Niecy Davis of WFUN-FM (Foxy 95), who hosted the recent Fresh Fest concert with Salt-N-Pepa at Chaifetz Arena, asked fans to text her on her cell phone for a chance to win backstage passes to the show.
Davis said it was easier than having people fill out slips of paper and dropping their names into a box. "That's not the most practical way to get them to enter a contest," she said. Fans who participated were added to a database, so they could receive concert updates and other content on their phone.
That customer appreciation angle, where fans text for backstage passes or seat upgrades, was something practiced at the How Sweet the Sound gospel competition at Scottrade Center last year. Verizon set up an area where people stood in front of a green screen to create photos that looked as if they were performing with the headlining acts. The video was sent to fans' phones.
Another growing use of phones at concerts isn't a hit in every circle. Fans are increasingly posting live clips on You Tube, and with expanded memory cards, the clips are getting longer.
Thanks to You Tube, we've seen Beyonce tumble down some stairs in concert, Lady Gaga slip and fall and Brad Paisley topple off the stage.

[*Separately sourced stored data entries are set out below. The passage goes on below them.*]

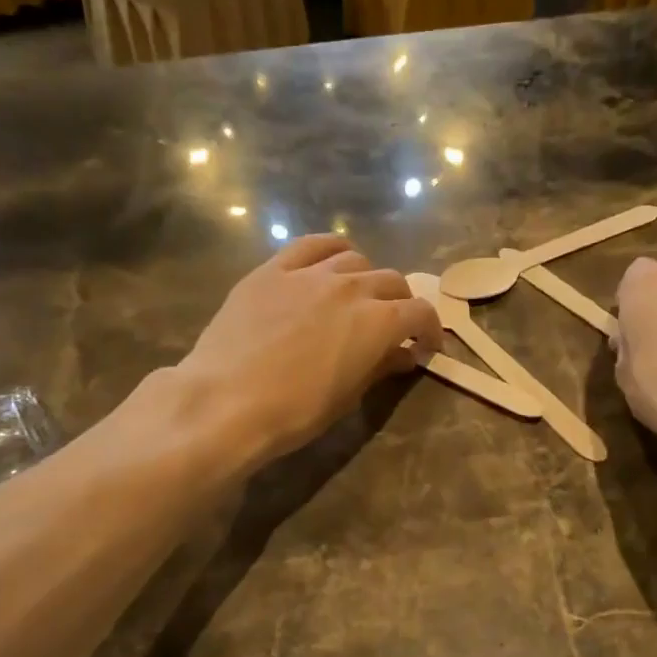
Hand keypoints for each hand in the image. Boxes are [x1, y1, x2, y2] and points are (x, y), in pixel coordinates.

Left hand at [178, 235, 443, 460]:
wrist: (227, 401)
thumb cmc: (295, 411)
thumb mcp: (348, 396)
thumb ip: (380, 366)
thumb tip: (403, 355)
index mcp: (378, 322)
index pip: (420, 312)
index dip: (429, 328)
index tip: (425, 345)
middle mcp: (352, 287)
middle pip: (391, 281)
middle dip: (400, 303)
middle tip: (392, 325)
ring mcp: (310, 273)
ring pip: (354, 260)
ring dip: (366, 278)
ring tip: (357, 297)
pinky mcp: (273, 270)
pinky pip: (311, 245)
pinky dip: (330, 250)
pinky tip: (330, 262)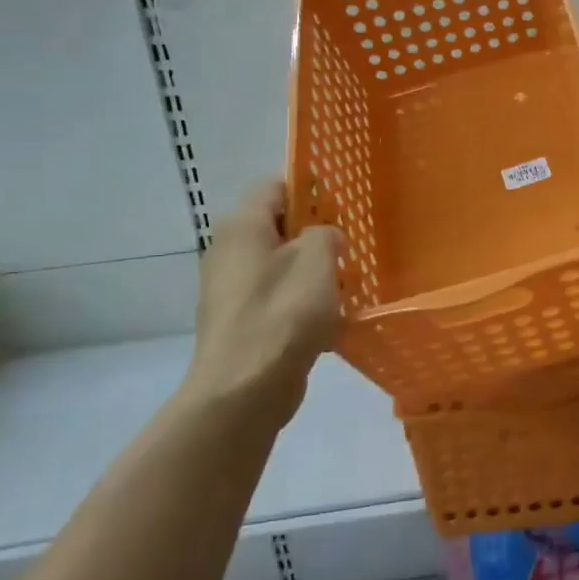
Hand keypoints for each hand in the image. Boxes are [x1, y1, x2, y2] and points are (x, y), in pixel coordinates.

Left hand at [182, 180, 341, 429]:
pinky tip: (329, 321)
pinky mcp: (240, 323)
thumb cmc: (282, 315)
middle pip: (277, 228)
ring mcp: (230, 291)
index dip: (309, 189)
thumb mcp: (317, 261)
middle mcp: (229, 252)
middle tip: (349, 246)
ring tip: (346, 284)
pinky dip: (300, 304)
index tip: (342, 205)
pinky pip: (276, 299)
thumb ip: (326, 235)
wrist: (243, 392)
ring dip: (312, 272)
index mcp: (243, 228)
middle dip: (315, 234)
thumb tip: (324, 237)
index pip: (274, 187)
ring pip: (279, 266)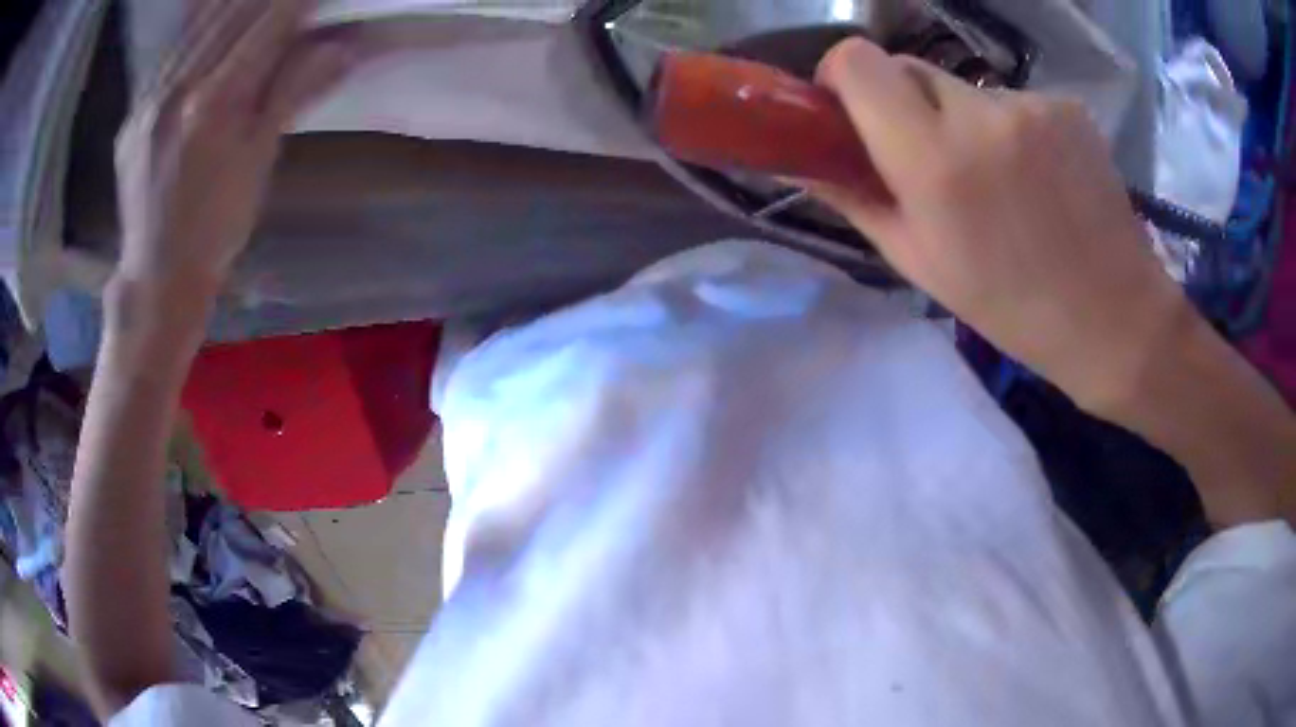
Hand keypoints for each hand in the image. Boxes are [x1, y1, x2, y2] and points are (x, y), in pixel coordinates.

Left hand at [114, 0, 352, 305]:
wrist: (157, 277)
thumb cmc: (215, 229)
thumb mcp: (260, 162)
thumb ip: (293, 93)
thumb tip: (342, 46)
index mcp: (214, 106)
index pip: (266, 25)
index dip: (298, 1)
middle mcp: (177, 90)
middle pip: (231, 15)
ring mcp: (149, 100)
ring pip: (198, 25)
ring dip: (233, 3)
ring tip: (257, 2)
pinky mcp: (134, 113)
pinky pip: (171, 51)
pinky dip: (199, 27)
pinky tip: (215, 19)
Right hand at [814, 39, 1196, 411]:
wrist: (1115, 319)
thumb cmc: (1012, 308)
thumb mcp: (921, 265)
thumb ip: (858, 200)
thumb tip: (809, 162)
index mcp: (933, 159)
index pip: (858, 60)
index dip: (842, 75)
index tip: (851, 109)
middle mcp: (979, 114)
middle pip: (909, 68)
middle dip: (905, 105)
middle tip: (932, 160)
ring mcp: (1031, 104)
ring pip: (965, 90)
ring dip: (965, 123)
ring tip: (1002, 184)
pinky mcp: (1066, 106)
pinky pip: (1013, 102)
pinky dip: (1011, 130)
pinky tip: (1039, 179)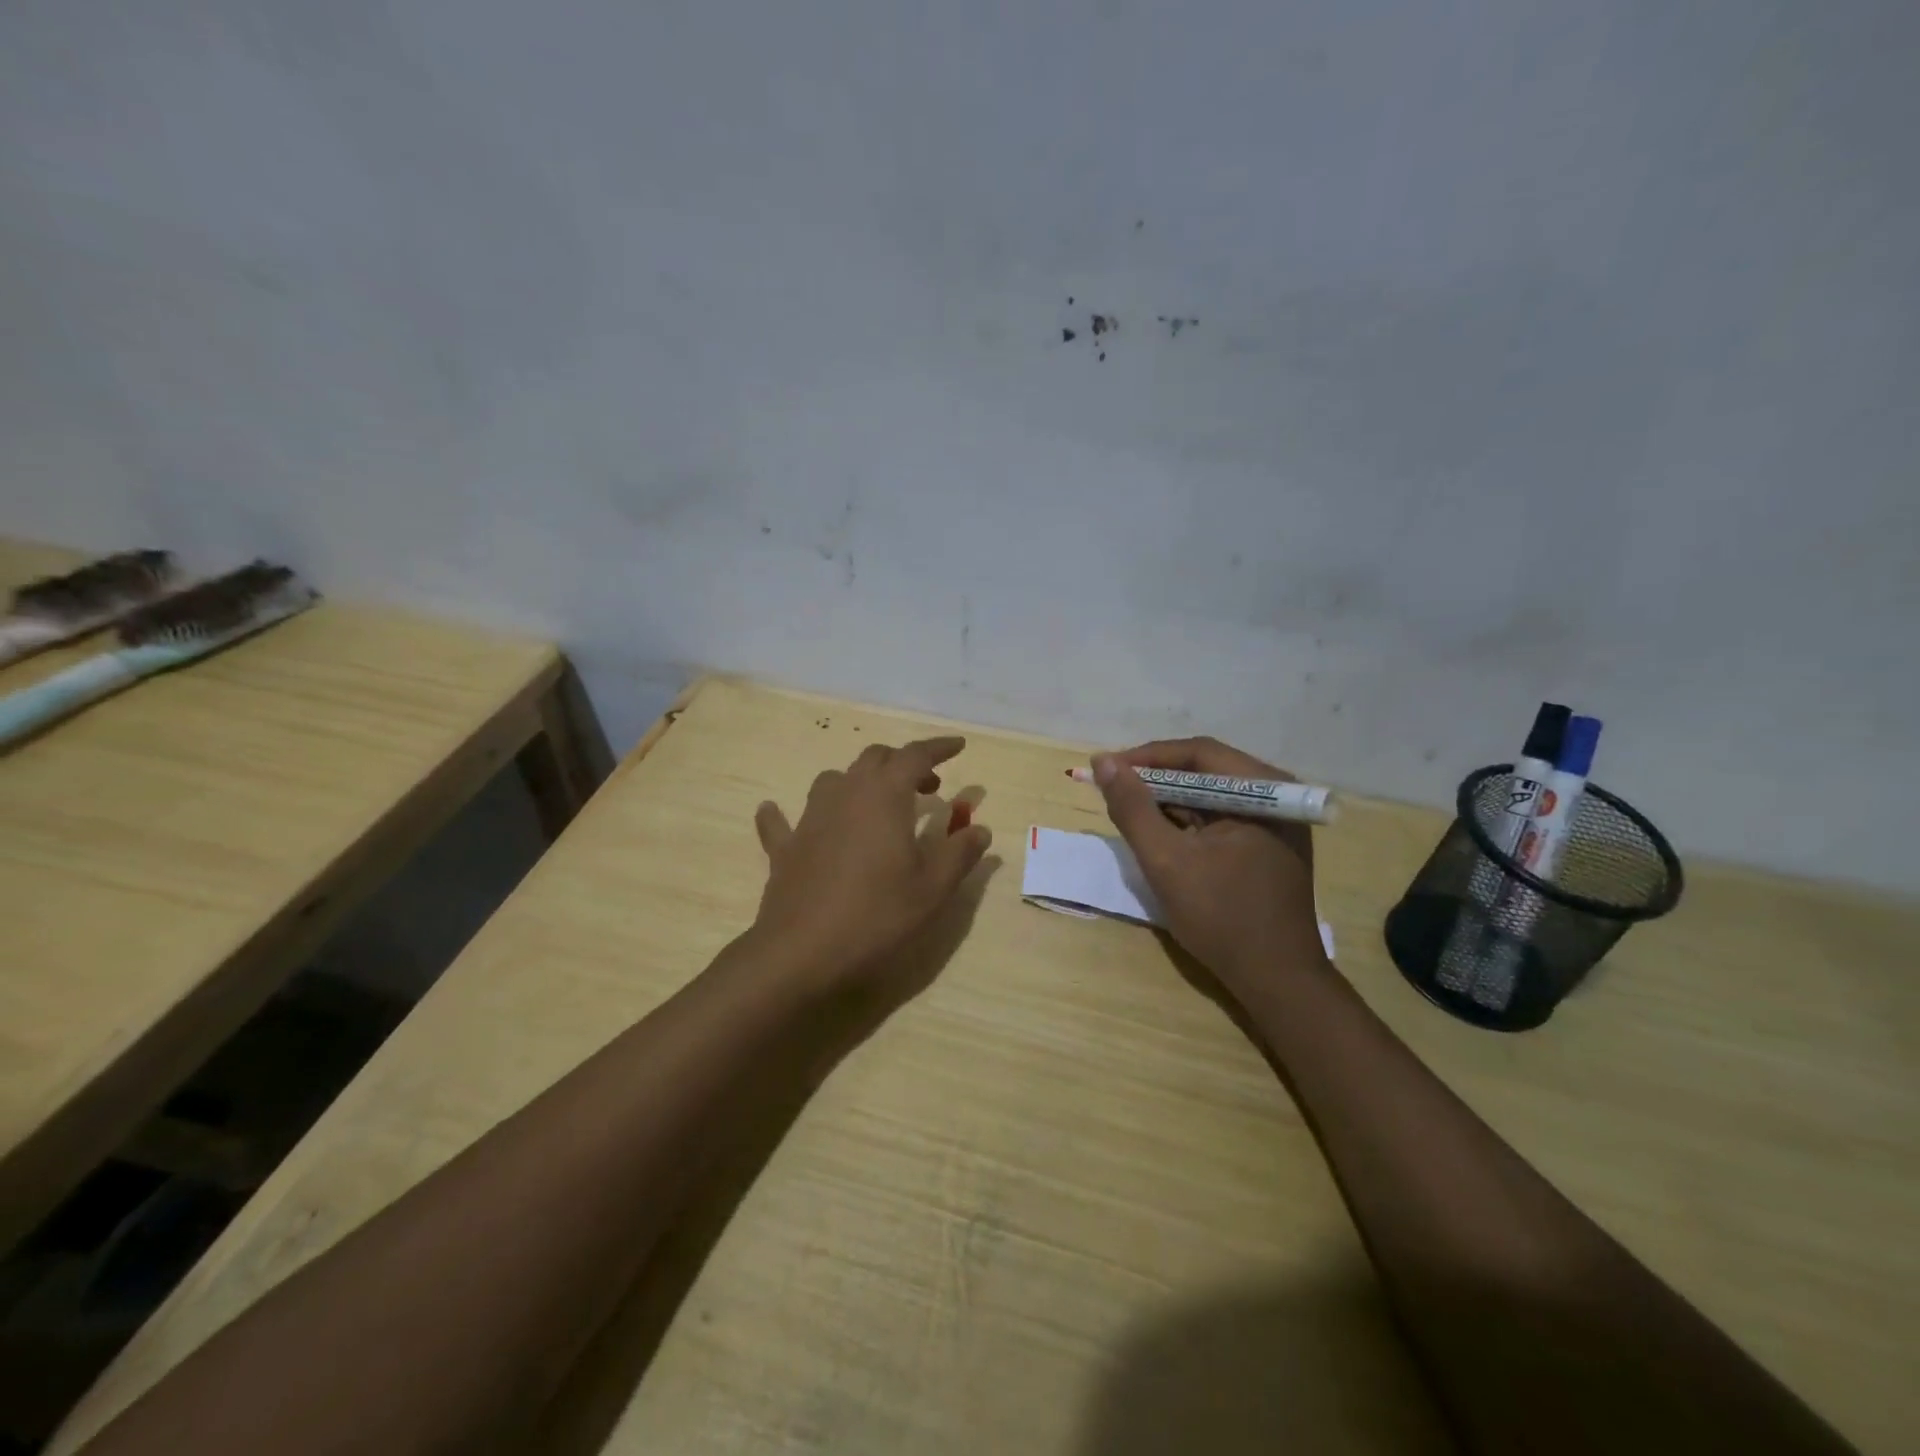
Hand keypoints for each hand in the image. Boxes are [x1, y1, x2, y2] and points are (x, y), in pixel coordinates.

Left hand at [751, 736, 991, 990]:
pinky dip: (788, 814)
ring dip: (859, 782)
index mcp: (884, 795)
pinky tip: (777, 813)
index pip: (915, 755)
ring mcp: (810, 818)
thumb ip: (959, 853)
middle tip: (926, 787)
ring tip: (875, 804)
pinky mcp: (786, 847)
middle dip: (902, 764)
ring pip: (834, 780)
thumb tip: (979, 829)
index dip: (939, 747)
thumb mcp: (933, 888)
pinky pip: (783, 821)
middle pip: (875, 759)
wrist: (802, 952)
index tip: (959, 745)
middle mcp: (845, 793)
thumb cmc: (877, 915)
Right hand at [1092, 737, 1325, 988]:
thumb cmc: (1222, 917)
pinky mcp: (1266, 846)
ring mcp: (1274, 823)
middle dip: (1154, 780)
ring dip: (1168, 801)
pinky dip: (1186, 822)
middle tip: (1113, 791)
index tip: (1105, 769)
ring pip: (1209, 795)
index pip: (1196, 753)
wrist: (1277, 982)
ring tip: (1130, 813)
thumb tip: (1103, 762)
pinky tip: (1160, 836)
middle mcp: (1275, 796)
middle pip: (1204, 770)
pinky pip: (1218, 819)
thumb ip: (1133, 808)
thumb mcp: (1166, 861)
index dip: (1146, 757)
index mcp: (1262, 791)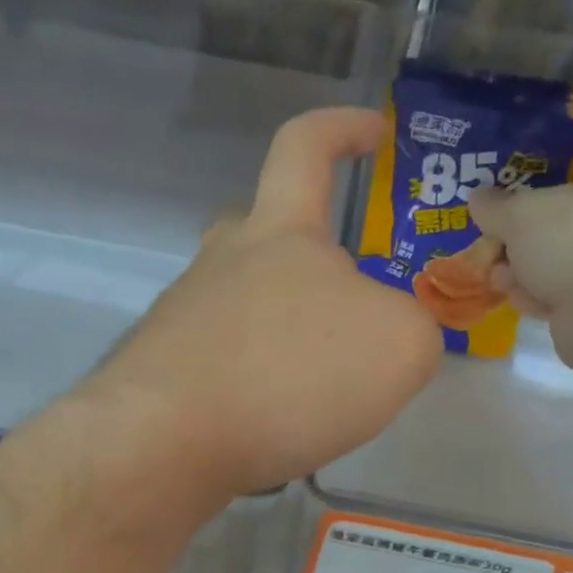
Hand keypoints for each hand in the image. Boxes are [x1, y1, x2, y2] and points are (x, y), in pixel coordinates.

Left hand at [86, 107, 443, 494]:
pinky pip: (218, 363)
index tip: (373, 134)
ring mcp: (182, 319)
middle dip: (301, 253)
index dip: (341, 130)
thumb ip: (411, 328)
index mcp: (279, 233)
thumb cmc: (291, 375)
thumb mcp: (397, 347)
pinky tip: (268, 426)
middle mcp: (221, 264)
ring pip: (236, 304)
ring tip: (314, 391)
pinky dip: (249, 384)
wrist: (170, 442)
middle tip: (340, 306)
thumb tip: (389, 337)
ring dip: (276, 331)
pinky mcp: (161, 374)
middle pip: (257, 231)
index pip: (305, 147)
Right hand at [471, 170, 572, 376]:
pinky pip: (565, 296)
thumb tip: (477, 197)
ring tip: (498, 279)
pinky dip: (541, 298)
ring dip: (526, 273)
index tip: (505, 209)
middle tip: (494, 248)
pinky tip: (521, 302)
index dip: (536, 192)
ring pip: (561, 264)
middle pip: (563, 226)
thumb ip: (497, 206)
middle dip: (523, 241)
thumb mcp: (521, 213)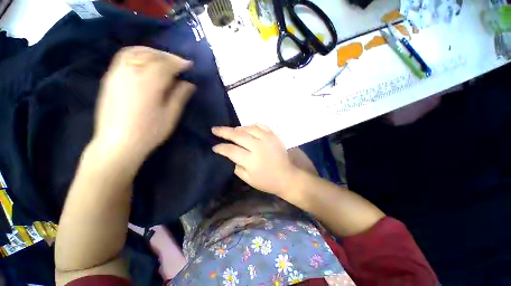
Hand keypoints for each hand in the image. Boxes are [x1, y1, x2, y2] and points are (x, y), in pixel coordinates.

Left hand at [93, 46, 194, 162]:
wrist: (118, 143)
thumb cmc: (149, 132)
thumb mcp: (171, 115)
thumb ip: (180, 96)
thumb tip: (189, 84)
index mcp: (149, 84)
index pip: (166, 65)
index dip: (179, 63)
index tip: (190, 65)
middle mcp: (131, 73)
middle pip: (151, 55)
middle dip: (168, 56)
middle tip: (179, 63)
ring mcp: (117, 74)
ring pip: (136, 52)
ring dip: (153, 52)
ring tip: (163, 59)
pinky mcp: (110, 78)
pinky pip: (124, 57)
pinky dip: (138, 54)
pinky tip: (145, 61)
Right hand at [212, 124, 297, 195]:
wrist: (287, 176)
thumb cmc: (267, 181)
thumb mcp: (248, 179)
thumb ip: (237, 167)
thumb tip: (231, 155)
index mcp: (251, 160)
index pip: (231, 150)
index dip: (221, 148)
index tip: (215, 147)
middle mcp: (258, 146)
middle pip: (238, 135)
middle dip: (224, 132)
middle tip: (215, 129)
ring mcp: (267, 139)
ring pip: (248, 128)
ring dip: (238, 128)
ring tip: (232, 131)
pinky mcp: (274, 135)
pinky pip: (261, 126)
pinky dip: (252, 125)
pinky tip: (247, 128)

Some record labels have removed fans' clips from You Tube. Warner Music Group famously deleted footage from a Led Zeppelin reunion concert from You Tube in 2007 because the band owned the rights to the show and asked that all clips be taken down.
But even that is changing. "Artists are becoming more and more lax with that," Stiehr said.
Added Litman, "It's OK with us as long as it's OK with the artist." What the industry needs to better realize, he said, is that artists can no longer regulate all the images that stem from a performance. Banning cameras from concerts, which still happens today, was a way to control this, but now "every cell phone is a camera."
Litman's bigger concern is fans videotaping and photographing in ways that disturb concertgoers around them. "I don't want people annoying or abusing people by being photographers rather than being concertgoers."